He said the onus of creating demand in post-COVID 19 era rests on both the government and industry.
RC Bhargava, Chairman of Maruti Suzuki India, the country's largest passenger carmaker, has strongly recommended resumption of economic activity and voiced his opposition at any further extension of the lockdown period beyond April 14.
In an exhaustive interview with Moneycontrol, he outlined the measures the government should take to recover from this massive setback and said the onus of creating demand in post-COVID 19 era rests on both the government and industry.
"Any blanket extension of lockout is not logically required. It was required to identify the hotspots. In 21 days, the hotspots must have already shown up. In rest of the country, start the economic activity but with caution and if there is an inadvertent violation, treat it as a hotspot and cordon it off. But don't shut down economic activity," Bhargava told Moneycontrol.
Asked to detail his plan of action for resumption of economic activity, he said: "I am saying that seal all the hotspots and then open the areas which are free of infection. In those areas, anyone who starts an economic activity should be legally compelled to take certain safeguards related to employees, vendors, transporters and dealers. Point here is that safeguards have to come into play for next few months."
In reply to another question on whether India Inc was ready to take up the challenge, he averred that there was no other option.
"Otherwise, if the industry is not found compliant, it should be penalised. People should be educated," he said.
Compliance will become much better, especially, if the Prime Minister says we are lifting the lockout but for your own sake and for nation's sake, this is what we have to do, prescribed Bhargava.
He asserted that Prime Minister Narendra Modi commands a unique respect among the citizens.
"I think it is quite unique because I have not seen this kind of rapport between a political leader and the people. Earlier, India's first Prime Minister, Jawahar Lal Nehru had it. We are in the same situation now. The common man will follow PM almost blindly now," he said.
Bhargava sees merit in people's trust in PM being actually put to good use.
"That everyone becomes an eye for the government to ensure safety measures are being implemented and complain about lack of compliance, if any, at economic entities across the country," he said.
Asked to draw a balance between looking after the poor and offering fiscal stimulus to the industry, Bhargava said, “Just giving money to the poor isn’t the solution. If required, it can be done for a short time, but it cannot be done for a long time. We need to start the economic activity, especially those economic activities that will create productive employment. Because when more people find work, less people will require financial support.”
He argued for a simultaneous government attention to the poor and the industry.
"The government, while looking after the poor, must simultaneously think about what needs to be done to revive the industry. You have to look at those industries that create employment. Employment doesn't mean only in factories but employment means activating it in the entire ecosystem," he opined.
Drawing his recipe for creating demand, Maruti Chairman outlined his two pronged agenda for the business and the government.

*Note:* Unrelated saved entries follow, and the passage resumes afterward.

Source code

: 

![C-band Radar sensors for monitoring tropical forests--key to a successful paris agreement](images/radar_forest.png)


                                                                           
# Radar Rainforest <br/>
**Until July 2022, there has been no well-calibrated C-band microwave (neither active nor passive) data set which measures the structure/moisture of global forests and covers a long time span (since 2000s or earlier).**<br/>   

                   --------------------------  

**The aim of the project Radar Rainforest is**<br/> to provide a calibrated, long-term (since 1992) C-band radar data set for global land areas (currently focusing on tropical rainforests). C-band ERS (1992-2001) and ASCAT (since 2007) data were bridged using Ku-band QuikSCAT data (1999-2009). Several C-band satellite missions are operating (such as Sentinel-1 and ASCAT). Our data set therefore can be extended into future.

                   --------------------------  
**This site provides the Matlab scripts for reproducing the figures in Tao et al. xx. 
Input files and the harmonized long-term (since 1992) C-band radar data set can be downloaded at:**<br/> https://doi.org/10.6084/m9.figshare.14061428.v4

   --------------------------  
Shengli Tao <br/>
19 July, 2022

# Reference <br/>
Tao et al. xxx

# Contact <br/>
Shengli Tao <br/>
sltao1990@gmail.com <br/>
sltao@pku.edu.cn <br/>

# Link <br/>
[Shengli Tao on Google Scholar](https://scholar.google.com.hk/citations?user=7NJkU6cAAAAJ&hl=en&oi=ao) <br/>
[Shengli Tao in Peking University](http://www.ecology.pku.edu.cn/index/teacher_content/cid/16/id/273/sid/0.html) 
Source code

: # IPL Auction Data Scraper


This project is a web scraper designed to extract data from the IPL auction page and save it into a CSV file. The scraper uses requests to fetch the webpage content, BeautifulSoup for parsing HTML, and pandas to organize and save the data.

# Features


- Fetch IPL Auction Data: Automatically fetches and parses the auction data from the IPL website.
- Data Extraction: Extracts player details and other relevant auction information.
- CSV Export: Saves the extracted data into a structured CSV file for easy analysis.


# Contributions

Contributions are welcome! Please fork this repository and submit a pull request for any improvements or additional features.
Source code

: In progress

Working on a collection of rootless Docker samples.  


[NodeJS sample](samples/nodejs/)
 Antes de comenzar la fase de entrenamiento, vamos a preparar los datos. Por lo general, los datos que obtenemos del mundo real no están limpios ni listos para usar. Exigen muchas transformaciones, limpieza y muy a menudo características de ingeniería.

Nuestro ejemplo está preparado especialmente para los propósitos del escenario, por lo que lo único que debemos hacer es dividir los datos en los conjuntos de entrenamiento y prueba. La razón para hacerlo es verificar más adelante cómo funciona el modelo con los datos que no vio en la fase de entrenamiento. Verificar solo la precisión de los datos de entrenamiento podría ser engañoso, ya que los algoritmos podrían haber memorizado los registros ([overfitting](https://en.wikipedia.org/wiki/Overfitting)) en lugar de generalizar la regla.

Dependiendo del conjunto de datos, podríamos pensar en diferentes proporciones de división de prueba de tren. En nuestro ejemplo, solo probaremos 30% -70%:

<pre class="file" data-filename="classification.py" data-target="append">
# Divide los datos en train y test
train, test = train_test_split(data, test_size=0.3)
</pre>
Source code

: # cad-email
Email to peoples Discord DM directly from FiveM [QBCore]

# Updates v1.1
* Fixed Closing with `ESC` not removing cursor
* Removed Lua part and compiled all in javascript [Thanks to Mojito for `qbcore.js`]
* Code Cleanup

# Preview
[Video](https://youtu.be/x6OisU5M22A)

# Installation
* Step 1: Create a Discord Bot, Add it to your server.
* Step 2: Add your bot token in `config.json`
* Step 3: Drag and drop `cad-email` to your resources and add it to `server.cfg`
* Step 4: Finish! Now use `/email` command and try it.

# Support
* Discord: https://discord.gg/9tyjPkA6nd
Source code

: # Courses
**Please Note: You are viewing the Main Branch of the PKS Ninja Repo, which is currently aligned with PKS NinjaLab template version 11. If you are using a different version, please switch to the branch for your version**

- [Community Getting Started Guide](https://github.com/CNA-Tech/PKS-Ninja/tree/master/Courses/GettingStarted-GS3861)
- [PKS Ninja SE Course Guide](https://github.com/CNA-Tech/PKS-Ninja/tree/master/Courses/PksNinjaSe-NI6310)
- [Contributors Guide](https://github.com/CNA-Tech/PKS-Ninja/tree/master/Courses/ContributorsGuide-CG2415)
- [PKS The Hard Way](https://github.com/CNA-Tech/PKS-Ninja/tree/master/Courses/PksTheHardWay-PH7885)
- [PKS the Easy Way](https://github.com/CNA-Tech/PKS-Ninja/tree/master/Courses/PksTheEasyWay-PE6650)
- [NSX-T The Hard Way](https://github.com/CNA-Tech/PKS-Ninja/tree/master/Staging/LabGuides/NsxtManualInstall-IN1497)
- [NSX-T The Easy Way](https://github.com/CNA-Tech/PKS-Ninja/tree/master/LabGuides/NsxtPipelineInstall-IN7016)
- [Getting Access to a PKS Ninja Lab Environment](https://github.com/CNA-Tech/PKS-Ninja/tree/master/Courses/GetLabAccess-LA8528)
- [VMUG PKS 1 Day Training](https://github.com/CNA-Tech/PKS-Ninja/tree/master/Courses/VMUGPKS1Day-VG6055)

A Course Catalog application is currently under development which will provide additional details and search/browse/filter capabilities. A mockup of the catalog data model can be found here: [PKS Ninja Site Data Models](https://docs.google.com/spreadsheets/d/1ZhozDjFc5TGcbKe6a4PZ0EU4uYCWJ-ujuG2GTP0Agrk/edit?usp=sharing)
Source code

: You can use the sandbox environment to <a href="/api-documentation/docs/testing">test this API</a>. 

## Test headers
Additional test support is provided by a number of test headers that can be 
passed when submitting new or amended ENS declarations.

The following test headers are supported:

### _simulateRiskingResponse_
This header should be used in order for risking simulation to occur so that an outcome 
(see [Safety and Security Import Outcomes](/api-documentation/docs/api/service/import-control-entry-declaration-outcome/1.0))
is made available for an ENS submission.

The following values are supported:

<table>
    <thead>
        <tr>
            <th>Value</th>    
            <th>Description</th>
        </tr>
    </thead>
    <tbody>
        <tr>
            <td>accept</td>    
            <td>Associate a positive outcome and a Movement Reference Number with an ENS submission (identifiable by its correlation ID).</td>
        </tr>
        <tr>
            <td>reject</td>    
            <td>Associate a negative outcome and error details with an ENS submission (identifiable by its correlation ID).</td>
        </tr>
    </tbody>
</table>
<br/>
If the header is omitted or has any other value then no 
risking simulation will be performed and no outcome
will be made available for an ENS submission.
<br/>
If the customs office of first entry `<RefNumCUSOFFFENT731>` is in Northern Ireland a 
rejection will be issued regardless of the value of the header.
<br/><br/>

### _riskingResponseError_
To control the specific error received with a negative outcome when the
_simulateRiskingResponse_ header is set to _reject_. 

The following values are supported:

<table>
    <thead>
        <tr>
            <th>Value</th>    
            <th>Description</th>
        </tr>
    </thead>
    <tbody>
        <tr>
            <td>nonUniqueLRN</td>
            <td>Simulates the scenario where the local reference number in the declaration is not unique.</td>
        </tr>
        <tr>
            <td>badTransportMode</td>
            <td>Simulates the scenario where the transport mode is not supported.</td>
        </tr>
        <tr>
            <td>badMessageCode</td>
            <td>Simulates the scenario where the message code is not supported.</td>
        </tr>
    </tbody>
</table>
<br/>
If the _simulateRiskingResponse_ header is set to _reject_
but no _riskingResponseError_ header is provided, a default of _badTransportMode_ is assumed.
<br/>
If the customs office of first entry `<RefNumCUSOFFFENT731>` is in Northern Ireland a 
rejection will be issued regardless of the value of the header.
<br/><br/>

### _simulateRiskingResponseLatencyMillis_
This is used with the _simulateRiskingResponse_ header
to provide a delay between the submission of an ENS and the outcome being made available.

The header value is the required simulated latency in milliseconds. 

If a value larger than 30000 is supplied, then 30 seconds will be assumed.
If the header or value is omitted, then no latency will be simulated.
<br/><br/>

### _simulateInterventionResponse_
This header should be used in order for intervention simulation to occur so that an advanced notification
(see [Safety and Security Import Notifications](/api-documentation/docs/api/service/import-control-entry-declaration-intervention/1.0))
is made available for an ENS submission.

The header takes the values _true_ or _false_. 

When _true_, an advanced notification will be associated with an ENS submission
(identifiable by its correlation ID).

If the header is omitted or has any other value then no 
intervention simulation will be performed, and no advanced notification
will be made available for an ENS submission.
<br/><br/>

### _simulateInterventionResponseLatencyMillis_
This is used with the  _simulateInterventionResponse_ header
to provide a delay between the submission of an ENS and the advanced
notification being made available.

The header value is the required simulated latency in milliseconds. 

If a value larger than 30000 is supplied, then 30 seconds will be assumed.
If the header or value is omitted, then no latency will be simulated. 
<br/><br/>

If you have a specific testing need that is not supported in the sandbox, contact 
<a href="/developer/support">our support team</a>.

The industry, itself, has to look at all ways of cutting costs –top management pay cuts – are among good steps and should continue for longer period, personally I should say forever. And that money goes back into the company, because these are all overhead costs.
All measures which will improve productivity so that production costs can come down – travel, entertainment expenses, advertising budgets - should all come down. All these will help reduce cost of production. The demand creation is a function of the price for the customer, he explained.
Everybody must take it up as national duty to cut down cost of production to cheer up demand. Bhargava’s agenda for the government (Centre and States) is to look at seriously reducing taxes that enable reducing cost of acquisition. “On a small car, a customer today pays about 40 per cent as taxes. Demand creation is essential and demand creation is to be done by not giving doles to people but by reducing cost of acquisition. This is the real stimulus.”
He recalled that the RBI had already reduced the repo rate and increased the liquidity. “RBI has done its best. What other stimulus can government do except reduce taxes?”